G.-Collins-&-Sons-LTD

Collins’ advert of 1932

Sergeant Ernest Cutting, of the Tank Corps, was killed in France by a stray shell on September 29th. Aged 24 and single, he was a former assistant master at Cranleigh Church of England Schools. The headmaster, Mr H.J. Hayman, commented that ‘The late Sergeant had regularly corresponded with the children in his class, and his letters had been eagerly responded to.’ How ghastly for the children to hear of his death!

Council-Infants-School

Children in the Council Infants’ School, about 1910 (Cover pic of Cranleigh Voices, comp.
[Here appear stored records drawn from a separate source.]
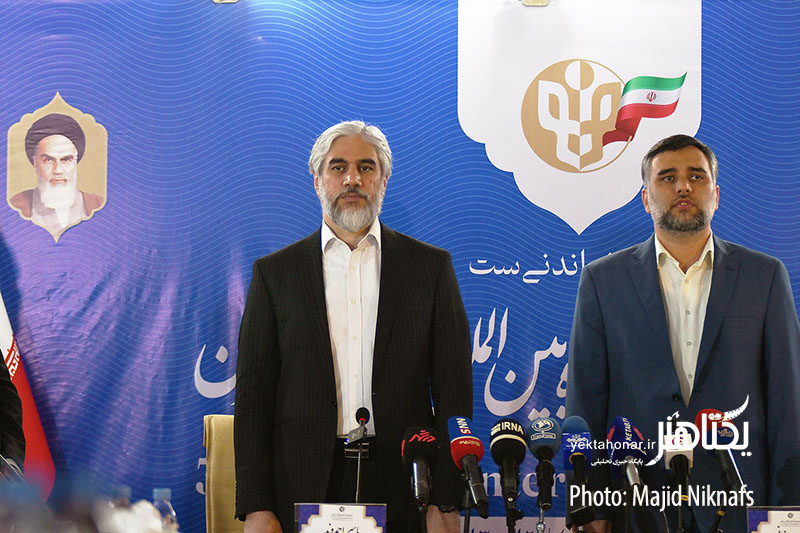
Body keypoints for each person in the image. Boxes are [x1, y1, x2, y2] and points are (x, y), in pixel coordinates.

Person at [234, 120, 472, 533]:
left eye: (366, 167)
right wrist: (257, 506)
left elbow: (455, 391)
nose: (352, 179)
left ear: (384, 181)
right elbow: (254, 397)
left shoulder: (430, 269)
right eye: (338, 167)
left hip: (407, 483)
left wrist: (446, 498)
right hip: (303, 483)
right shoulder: (275, 274)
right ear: (317, 181)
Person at [565, 134, 800, 533]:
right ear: (646, 199)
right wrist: (587, 506)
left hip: (739, 498)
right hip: (636, 501)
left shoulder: (764, 276)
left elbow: (787, 404)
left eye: (696, 176)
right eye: (668, 177)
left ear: (716, 195)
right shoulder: (603, 281)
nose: (684, 187)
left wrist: (787, 513)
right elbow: (585, 403)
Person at [10, 113, 102, 236]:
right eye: (48, 160)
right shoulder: (15, 205)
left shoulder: (98, 204)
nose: (58, 170)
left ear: (75, 162)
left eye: (66, 160)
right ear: (35, 162)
Betty Seymour & Myrtle Warrington)

Two months previously, a memorial service had been held at the parish church for Staff-Sergeant Charles H. Vince, 31, Army Service Corps, formerly the church organist. He had been fighting against the Turks in the deserts of Mesopotamia, where the temperature sometimes reached 124˚ in the shade. He died of heat stroke at the base hospital, Basra. An old boy of the Royal Grammar School, Guildford, he studied music at Trinity College, London, and had been conductor of Guildford Operatic Society and Cranleigh Choral Society.